What is being asked: Copy each line of the entries below that contains the string "easy".

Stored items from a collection
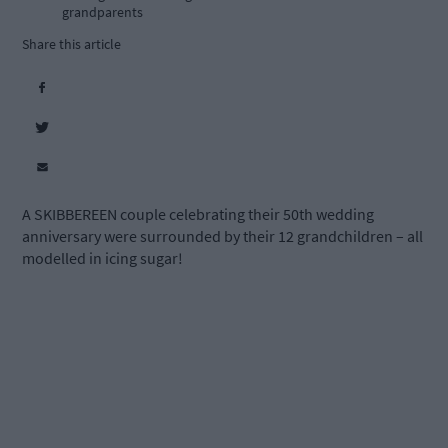
grandparents
Share this article
A SKIBBEREEN couple celebrating their 50th wedding
anniversary were surrounded by their 12 grandchildren – all
modelled in icing sugar!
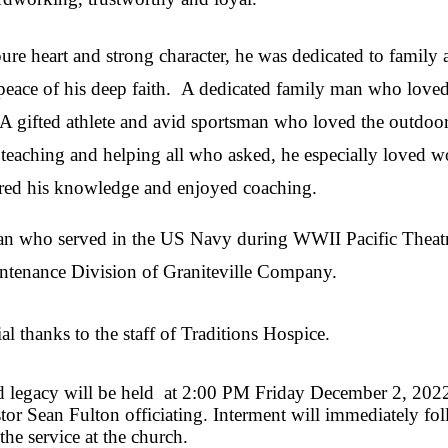
re heart and strong character, he was dedicated to family 
d peace of his deep faith. A dedicated family man who loved
A gifted athlete and avid sportsman who loved the outdoor
 teaching and helping all who asked, he especially loved w
ared his knowledge and enjoyed coaching.
an who served in the US Navy during WWII Pacific Theatr
aintenance Division of Graniteville Company.
l thanks to the staff of Traditions Hospice.
and legacy will be held at 2:00 PM Friday December 2, 202
or Sean Fulton officiating. Interment will immediately f
 the service at the church.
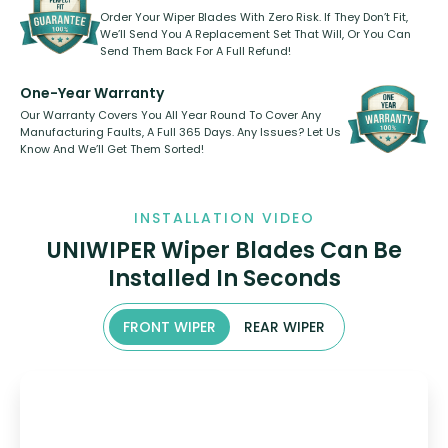
Order Your Wiper Blades With Zero Risk. If They Don’t Fit,
We’ll Send You A Replacement Set That Will, Or You Can
Send Them Back For A Full Refund!
One-Year Warranty
Our Warranty Covers You All Year Round To Cover Any
Manufacturing Faults, A Full 365 Days. Any Issues? Let Us
Know And We’ll Get Them Sorted!
INSTALLATION VIDEO
UNIWIPER Wiper Blades Can Be
Installed In Seconds
FRONT WIPER
REAR WIPER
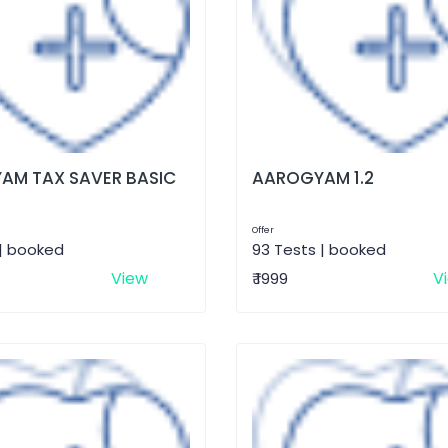
AM TAX SAVER BASIC
AAROGYAM 1.2
Offer
 | booked
93 Tests | booked
View
V
₹ 1999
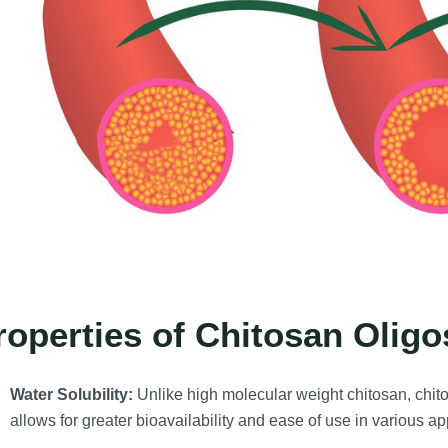
roperties of Chitosan Olig
Water Solubility:
Unlike high molecular weight chitosan, chit
allows for greater bioavailability and ease of use in various ap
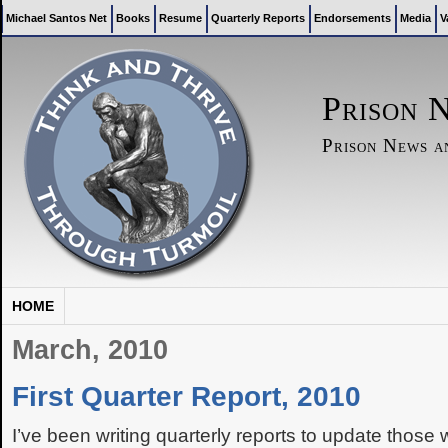
Michael Santos Net
Books
Resume
Quarterly Reports
Endorsements
Media
V
Prison 
Prison News 
HOME
March, 2010
First Quarter Report, 2010
I’ve been writing quarterly reports to update those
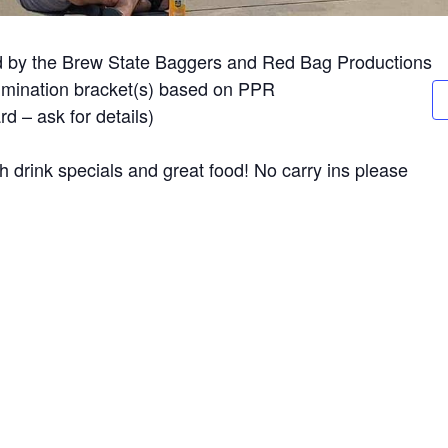
d by the Brew State Baggers and Red Bag Productions
limination bracket(s) based on PPR
d – ask for details)
 drink specials and great food! No carry ins please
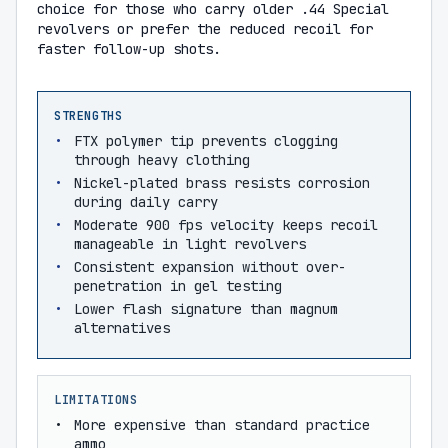
choice for those who carry older .44 Special
revolvers or prefer the reduced recoil for
faster follow-up shots.
STRENGTHS
FTX polymer tip prevents clogging
through heavy clothing
Nickel-plated brass resists corrosion
during daily carry
Moderate 900 fps velocity keeps recoil
manageable in light revolvers
Consistent expansion without over-
penetration in gel testing
Lower flash signature than magnum
alternatives
LIMITATIONS
More expensive than standard practice
ammo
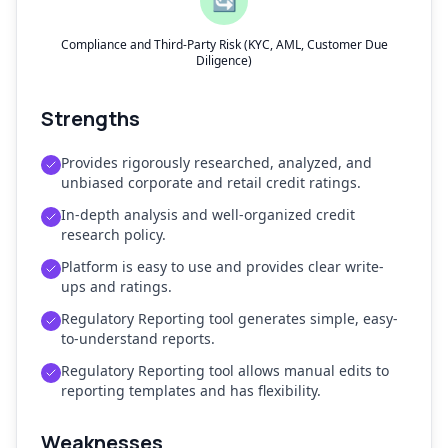
🔄
Compliance and Third-Party Risk (KYC, AML, Customer Due
Diligence)
Strengths
Provides rigorously researched, analyzed, and
unbiased corporate and retail credit ratings.
In-depth analysis and well-organized credit
research policy.
Platform is easy to use and provides clear write-
ups and ratings.
Regulatory Reporting tool generates simple, easy-
to-understand reports.
Regulatory Reporting tool allows manual edits to
reporting templates and has flexibility.
Weaknesses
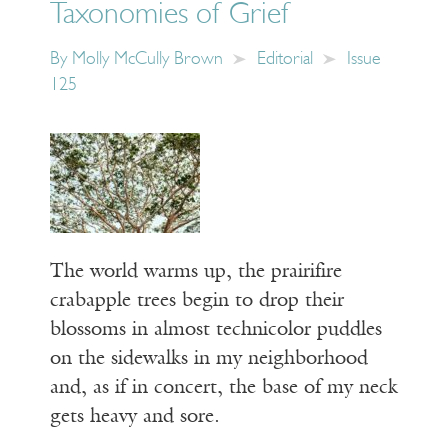
Taxonomies of Grief
By
Molly McCully Brown
Editorial
Issue
125
The world warms up, the prairifire
crabapple trees begin to drop their
blossoms in almost technicolor puddles
on the sidewalks in my neighborhood
and, as if in concert, the base of my neck
gets heavy and sore.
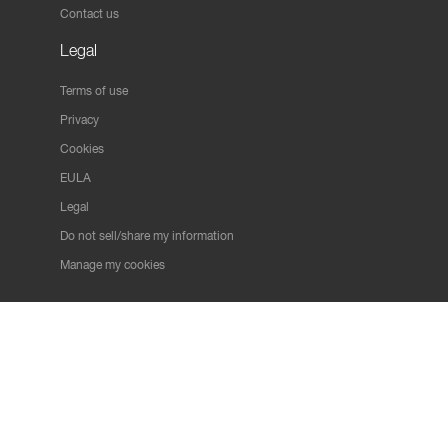
Contact us
Legal
Terms of use
Privacy
Cookies
EULA
Legal
Do not sell/share my information
Manage my cookies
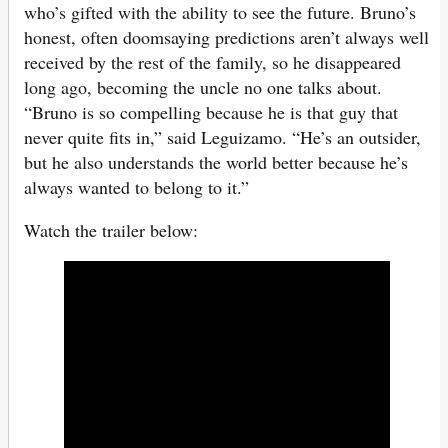
who’s gifted with the ability to see the future. Bruno’s
honest, often doomsaying predictions aren’t always well
received by the rest of the family, so he disappeared
long ago, becoming the uncle no one talks about.
“Bruno is so compelling because he is that guy that
never quite fits in,” said Leguizamo. “He’s an outsider,
but he also understands the world better because he’s
always wanted to belong to it.”
Watch the trailer below:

Written reply:
Platform is easy to use and provides clear write-
Regulatory Reporting tool generates simple, easy-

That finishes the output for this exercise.